How We Monitor ENB’s Risk Profile
- 23 analysts
- four credit rating agencies
- 27 experts who collectively know this business better than anyone other than management
- and the bond market for real-time fundamental risk assessment
When the facts change, I change my mind. What do you do, sir?” – John Maynard Keynes
There are no sacred cows at iREIT or Dividend Kings. Wherever the fundamentals lead, we always follow. That’s the essence of disciplined financial science, the math behind retiring rich and staying rich in retirement.
Bottom Line: This 6.3% Yielding Dividend Aristocrat Could Possibly Change Your Life
Let me be clear: I’m NOT calling the bottom in ENB (I’m not a market-timer).
Ultra-SWAN quality does NOT mean “can’t fall hard and fast in a bear market.”
Fundamentals are all that determine safety and quality, and my recommendations.
- over 30+ years, 97% of stock returns are a function of pure fundamentals, not luck
- in the short term; luck is 25X as powerful as fundamentals
- in the long term, fundamentals are 33X as powerful as luck
While I can’t predict the market in the short term, here’s what I can tell you about ENB.
- the highest quality midstream on Wall Street
- the only dividend aristocrat in the industry
- potentially very safe 6.3% yield (4X the S&P, growing around 5% long-term)
- 11.2% long-term return potential Vs. 10.2% S&P
- 10% historically undervalued
- 9.4X cash flow compared to 10X to 12X historically
- 70% consensus return potential over the next five years, 11% annually, and 50% more than the S&P 500
- 3.5X more income potential than the S&P over the next five years
Is ENB the highest-yielding blue-chip midstream?

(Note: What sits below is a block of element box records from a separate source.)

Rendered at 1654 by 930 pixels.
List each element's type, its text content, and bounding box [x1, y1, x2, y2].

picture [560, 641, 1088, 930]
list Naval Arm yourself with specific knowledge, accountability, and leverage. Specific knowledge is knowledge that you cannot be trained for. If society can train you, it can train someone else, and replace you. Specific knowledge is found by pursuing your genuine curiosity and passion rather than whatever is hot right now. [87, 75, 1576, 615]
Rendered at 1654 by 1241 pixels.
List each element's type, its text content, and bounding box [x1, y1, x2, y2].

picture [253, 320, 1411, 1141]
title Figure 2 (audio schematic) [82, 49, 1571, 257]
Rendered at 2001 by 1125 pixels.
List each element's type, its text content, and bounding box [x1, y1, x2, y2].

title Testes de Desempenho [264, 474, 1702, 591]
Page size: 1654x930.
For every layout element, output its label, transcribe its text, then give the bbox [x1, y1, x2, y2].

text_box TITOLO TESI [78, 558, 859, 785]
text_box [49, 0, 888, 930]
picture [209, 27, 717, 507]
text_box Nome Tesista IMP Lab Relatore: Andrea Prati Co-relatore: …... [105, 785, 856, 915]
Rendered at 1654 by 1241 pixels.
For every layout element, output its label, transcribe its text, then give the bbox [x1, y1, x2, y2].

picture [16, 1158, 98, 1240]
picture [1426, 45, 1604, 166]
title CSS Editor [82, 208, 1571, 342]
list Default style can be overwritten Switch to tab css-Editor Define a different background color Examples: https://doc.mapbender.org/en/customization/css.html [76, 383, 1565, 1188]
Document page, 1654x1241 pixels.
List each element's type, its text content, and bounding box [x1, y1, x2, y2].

No, that would be MPLX.
Is it the fastest growing? No, that would be OKE.
Is it the most undervalued? No, that would be NFG.
But it is the highest quality midstream and my personal favorite.
That’s why my family hedge fund has ENB as one of our largest positions, and we always plan to own a significant amount.
Why? Because ENB is not just the highest quality midstream, it has the best risk management and a green energy transition plan so good the bond market is willing to lend ENB money for nearly 100 years.
So if you want a very safe 6.3% yield today and a true “buy and hold forever” midstream blue-chip that can potentially change your life, there is no better choice than ENB.